▶ [Data lines]
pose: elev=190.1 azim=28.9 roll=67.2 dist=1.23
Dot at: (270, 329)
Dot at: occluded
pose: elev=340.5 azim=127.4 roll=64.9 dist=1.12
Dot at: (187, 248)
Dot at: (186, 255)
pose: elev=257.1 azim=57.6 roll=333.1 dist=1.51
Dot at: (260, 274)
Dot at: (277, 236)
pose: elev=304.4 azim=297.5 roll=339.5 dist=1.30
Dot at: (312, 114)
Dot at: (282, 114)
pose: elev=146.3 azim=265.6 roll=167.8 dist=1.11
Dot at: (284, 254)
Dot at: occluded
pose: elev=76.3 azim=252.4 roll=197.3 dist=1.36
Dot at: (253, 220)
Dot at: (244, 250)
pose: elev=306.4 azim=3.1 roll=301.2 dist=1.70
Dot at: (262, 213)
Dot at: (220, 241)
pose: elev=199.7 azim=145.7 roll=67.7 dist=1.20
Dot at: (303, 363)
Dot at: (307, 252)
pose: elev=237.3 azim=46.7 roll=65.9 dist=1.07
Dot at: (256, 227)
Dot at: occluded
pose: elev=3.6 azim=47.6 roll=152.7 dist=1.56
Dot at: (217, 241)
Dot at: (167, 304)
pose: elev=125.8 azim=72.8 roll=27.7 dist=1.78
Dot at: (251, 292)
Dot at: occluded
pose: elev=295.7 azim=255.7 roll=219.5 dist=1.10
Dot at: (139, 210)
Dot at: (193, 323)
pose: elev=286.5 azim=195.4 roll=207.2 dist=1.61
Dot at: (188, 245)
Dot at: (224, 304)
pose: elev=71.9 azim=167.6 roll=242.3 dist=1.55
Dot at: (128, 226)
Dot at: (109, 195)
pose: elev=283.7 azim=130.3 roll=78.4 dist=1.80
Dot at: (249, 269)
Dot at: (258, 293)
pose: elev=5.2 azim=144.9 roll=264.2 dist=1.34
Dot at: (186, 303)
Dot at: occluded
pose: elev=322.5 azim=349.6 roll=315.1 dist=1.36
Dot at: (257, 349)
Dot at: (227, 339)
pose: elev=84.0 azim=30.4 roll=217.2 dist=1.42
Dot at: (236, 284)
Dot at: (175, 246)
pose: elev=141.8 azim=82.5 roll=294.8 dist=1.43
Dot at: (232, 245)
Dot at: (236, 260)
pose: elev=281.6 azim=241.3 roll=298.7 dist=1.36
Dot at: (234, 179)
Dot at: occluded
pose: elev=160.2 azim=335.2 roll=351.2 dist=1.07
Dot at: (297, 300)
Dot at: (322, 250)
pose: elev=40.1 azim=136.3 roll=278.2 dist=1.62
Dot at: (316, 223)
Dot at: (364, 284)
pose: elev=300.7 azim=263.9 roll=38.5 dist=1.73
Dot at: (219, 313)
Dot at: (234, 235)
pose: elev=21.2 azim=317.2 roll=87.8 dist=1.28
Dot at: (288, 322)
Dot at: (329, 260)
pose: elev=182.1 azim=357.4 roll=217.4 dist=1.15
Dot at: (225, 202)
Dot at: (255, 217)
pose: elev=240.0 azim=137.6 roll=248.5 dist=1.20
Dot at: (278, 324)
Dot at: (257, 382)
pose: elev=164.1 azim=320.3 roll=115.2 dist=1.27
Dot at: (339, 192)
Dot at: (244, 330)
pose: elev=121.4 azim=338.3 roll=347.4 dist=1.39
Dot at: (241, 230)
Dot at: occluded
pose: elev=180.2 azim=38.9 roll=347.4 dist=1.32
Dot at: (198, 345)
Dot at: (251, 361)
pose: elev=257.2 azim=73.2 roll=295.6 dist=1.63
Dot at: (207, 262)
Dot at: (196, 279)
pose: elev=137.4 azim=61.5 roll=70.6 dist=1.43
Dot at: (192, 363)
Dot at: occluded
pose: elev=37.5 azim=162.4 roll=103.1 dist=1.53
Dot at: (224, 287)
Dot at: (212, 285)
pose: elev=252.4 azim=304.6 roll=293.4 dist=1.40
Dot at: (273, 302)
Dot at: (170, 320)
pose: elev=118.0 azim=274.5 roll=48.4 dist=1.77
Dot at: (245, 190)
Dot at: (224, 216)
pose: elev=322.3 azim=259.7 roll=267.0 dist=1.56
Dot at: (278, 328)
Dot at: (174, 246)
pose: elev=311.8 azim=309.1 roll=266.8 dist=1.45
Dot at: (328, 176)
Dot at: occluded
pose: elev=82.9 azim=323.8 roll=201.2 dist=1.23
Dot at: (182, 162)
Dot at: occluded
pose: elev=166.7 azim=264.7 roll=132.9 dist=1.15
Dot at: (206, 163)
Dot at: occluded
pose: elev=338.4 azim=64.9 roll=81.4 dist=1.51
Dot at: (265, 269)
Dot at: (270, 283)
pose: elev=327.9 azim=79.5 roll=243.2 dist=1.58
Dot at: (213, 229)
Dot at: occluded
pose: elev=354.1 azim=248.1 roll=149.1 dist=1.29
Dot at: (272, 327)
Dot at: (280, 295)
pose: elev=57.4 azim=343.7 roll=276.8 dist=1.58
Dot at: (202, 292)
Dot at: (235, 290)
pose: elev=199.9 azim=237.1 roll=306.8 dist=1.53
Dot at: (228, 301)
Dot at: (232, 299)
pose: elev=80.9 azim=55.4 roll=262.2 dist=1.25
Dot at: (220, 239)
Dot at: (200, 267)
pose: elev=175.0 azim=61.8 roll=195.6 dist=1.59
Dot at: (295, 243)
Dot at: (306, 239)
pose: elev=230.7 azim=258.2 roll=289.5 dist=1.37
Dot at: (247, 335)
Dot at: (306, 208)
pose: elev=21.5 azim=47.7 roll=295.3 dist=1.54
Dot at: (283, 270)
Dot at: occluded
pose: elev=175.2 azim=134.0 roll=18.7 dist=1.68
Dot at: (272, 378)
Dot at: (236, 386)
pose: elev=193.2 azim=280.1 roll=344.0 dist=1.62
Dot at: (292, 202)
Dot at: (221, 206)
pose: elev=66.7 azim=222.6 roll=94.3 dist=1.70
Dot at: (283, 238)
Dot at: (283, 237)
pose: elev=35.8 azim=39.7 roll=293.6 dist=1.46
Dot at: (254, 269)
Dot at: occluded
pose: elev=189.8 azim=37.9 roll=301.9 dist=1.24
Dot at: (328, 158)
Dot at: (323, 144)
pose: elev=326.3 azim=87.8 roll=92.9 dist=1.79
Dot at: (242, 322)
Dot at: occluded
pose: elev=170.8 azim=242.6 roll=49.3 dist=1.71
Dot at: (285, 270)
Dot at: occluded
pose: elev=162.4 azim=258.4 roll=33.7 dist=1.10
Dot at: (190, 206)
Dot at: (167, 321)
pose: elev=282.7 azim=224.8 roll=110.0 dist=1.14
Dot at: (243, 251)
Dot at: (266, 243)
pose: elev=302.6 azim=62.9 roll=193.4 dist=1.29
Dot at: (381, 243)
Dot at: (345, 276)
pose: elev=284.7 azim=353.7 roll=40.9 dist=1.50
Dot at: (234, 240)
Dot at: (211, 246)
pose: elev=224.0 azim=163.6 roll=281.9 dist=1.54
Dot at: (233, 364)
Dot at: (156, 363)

▶ [GOAL] Rewrite the listing above, changing each "pose" to "camera" and keeping everything else the same.

▶ [WRITTEN RESPONSE]
camera: elev=190.1 azim=28.9 roll=67.2 dist=1.23
Dot at: (270, 329)
Dot at: occluded
camera: elev=340.5 azim=127.4 roll=64.9 dist=1.12
Dot at: (187, 248)
Dot at: (186, 255)
camera: elev=257.1 azim=57.6 roll=333.1 dist=1.51
Dot at: (260, 274)
Dot at: (277, 236)
camera: elev=304.4 azim=297.5 roll=339.5 dist=1.30
Dot at: (312, 114)
Dot at: (282, 114)
camera: elev=146.3 azim=265.6 roll=167.8 dist=1.11
Dot at: (284, 254)
Dot at: occluded
camera: elev=76.3 azim=252.4 roll=197.3 dist=1.36
Dot at: (253, 220)
Dot at: (244, 250)
camera: elev=306.4 azim=3.1 roll=301.2 dist=1.70
Dot at: (262, 213)
Dot at: (220, 241)
camera: elev=199.7 azim=145.7 roll=67.7 dist=1.20
Dot at: (303, 363)
Dot at: (307, 252)
camera: elev=237.3 azim=46.7 roll=65.9 dist=1.07
Dot at: (256, 227)
Dot at: occluded
camera: elev=3.6 azim=47.6 roll=152.7 dist=1.56
Dot at: (217, 241)
Dot at: (167, 304)
camera: elev=125.8 azim=72.8 roll=27.7 dist=1.78
Dot at: (251, 292)
Dot at: occluded
camera: elev=295.7 azim=255.7 roll=219.5 dist=1.10
Dot at: (139, 210)
Dot at: (193, 323)
camera: elev=286.5 azim=195.4 roll=207.2 dist=1.61
Dot at: (188, 245)
Dot at: (224, 304)
camera: elev=71.9 azim=167.6 roll=242.3 dist=1.55
Dot at: (128, 226)
Dot at: (109, 195)
camera: elev=283.7 azim=130.3 roll=78.4 dist=1.80
Dot at: (249, 269)
Dot at: (258, 293)
camera: elev=5.2 azim=144.9 roll=264.2 dist=1.34
Dot at: (186, 303)
Dot at: occluded
camera: elev=322.5 azim=349.6 roll=315.1 dist=1.36
Dot at: (257, 349)
Dot at: (227, 339)
camera: elev=84.0 azim=30.4 roll=217.2 dist=1.42
Dot at: (236, 284)
Dot at: (175, 246)
camera: elev=141.8 azim=82.5 roll=294.8 dist=1.43
Dot at: (232, 245)
Dot at: (236, 260)
camera: elev=281.6 azim=241.3 roll=298.7 dist=1.36
Dot at: (234, 179)
Dot at: occluded
camera: elev=160.2 azim=335.2 roll=351.2 dist=1.07
Dot at: (297, 300)
Dot at: (322, 250)
camera: elev=40.1 azim=136.3 roll=278.2 dist=1.62
Dot at: (316, 223)
Dot at: (364, 284)
camera: elev=300.7 azim=263.9 roll=38.5 dist=1.73
Dot at: (219, 313)
Dot at: (234, 235)
camera: elev=21.2 azim=317.2 roll=87.8 dist=1.28
Dot at: (288, 322)
Dot at: (329, 260)
camera: elev=182.1 azim=357.4 roll=217.4 dist=1.15
Dot at: (225, 202)
Dot at: (255, 217)
camera: elev=240.0 azim=137.6 roll=248.5 dist=1.20
Dot at: (278, 324)
Dot at: (257, 382)
camera: elev=164.1 azim=320.3 roll=115.2 dist=1.27
Dot at: (339, 192)
Dot at: (244, 330)
camera: elev=121.4 azim=338.3 roll=347.4 dist=1.39
Dot at: (241, 230)
Dot at: occluded
camera: elev=180.2 azim=38.9 roll=347.4 dist=1.32
Dot at: (198, 345)
Dot at: (251, 361)
camera: elev=257.2 azim=73.2 roll=295.6 dist=1.63
Dot at: (207, 262)
Dot at: (196, 279)
camera: elev=137.4 azim=61.5 roll=70.6 dist=1.43
Dot at: (192, 363)
Dot at: occluded
camera: elev=37.5 azim=162.4 roll=103.1 dist=1.53
Dot at: (224, 287)
Dot at: (212, 285)
camera: elev=252.4 azim=304.6 roll=293.4 dist=1.40
Dot at: (273, 302)
Dot at: (170, 320)
camera: elev=118.0 azim=274.5 roll=48.4 dist=1.77
Dot at: (245, 190)
Dot at: (224, 216)
camera: elev=322.3 azim=259.7 roll=267.0 dist=1.56
Dot at: (278, 328)
Dot at: (174, 246)
camera: elev=311.8 azim=309.1 roll=266.8 dist=1.45
Dot at: (328, 176)
Dot at: occluded
camera: elev=82.9 azim=323.8 roll=201.2 dist=1.23
Dot at: (182, 162)
Dot at: occluded
camera: elev=166.7 azim=264.7 roll=132.9 dist=1.15
Dot at: (206, 163)
Dot at: occluded
camera: elev=338.4 azim=64.9 roll=81.4 dist=1.51
Dot at: (265, 269)
Dot at: (270, 283)
camera: elev=327.9 azim=79.5 roll=243.2 dist=1.58
Dot at: (213, 229)
Dot at: occluded
camera: elev=354.1 azim=248.1 roll=149.1 dist=1.29
Dot at: (272, 327)
Dot at: (280, 295)
camera: elev=57.4 azim=343.7 roll=276.8 dist=1.58
Dot at: (202, 292)
Dot at: (235, 290)
camera: elev=199.9 azim=237.1 roll=306.8 dist=1.53
Dot at: (228, 301)
Dot at: (232, 299)
camera: elev=80.9 azim=55.4 roll=262.2 dist=1.25
Dot at: (220, 239)
Dot at: (200, 267)
camera: elev=175.0 azim=61.8 roll=195.6 dist=1.59
Dot at: (295, 243)
Dot at: (306, 239)
camera: elev=230.7 azim=258.2 roll=289.5 dist=1.37
Dot at: (247, 335)
Dot at: (306, 208)
camera: elev=21.5 azim=47.7 roll=295.3 dist=1.54
Dot at: (283, 270)
Dot at: occluded
camera: elev=175.2 azim=134.0 roll=18.7 dist=1.68
Dot at: (272, 378)
Dot at: (236, 386)
camera: elev=193.2 azim=280.1 roll=344.0 dist=1.62
Dot at: (292, 202)
Dot at: (221, 206)
camera: elev=66.7 azim=222.6 roll=94.3 dist=1.70
Dot at: (283, 238)
Dot at: (283, 237)
camera: elev=35.8 azim=39.7 roll=293.6 dist=1.46
Dot at: (254, 269)
Dot at: occluded
camera: elev=189.8 azim=37.9 roll=301.9 dist=1.24
Dot at: (328, 158)
Dot at: (323, 144)
camera: elev=326.3 azim=87.8 roll=92.9 dist=1.79
Dot at: (242, 322)
Dot at: occluded
camera: elev=170.8 azim=242.6 roll=49.3 dist=1.71
Dot at: (285, 270)
Dot at: occluded
camera: elev=162.4 azim=258.4 roll=33.7 dist=1.10
Dot at: (190, 206)
Dot at: (167, 321)
camera: elev=282.7 azim=224.8 roll=110.0 dist=1.14
Dot at: (243, 251)
Dot at: (266, 243)
camera: elev=302.6 azim=62.9 roll=193.4 dist=1.29
Dot at: (381, 243)
Dot at: (345, 276)
camera: elev=284.7 azim=353.7 roll=40.9 dist=1.50
Dot at: (234, 240)
Dot at: (211, 246)
camera: elev=224.0 azim=163.6 roll=281.9 dist=1.54
Dot at: (233, 364)
Dot at: (156, 363)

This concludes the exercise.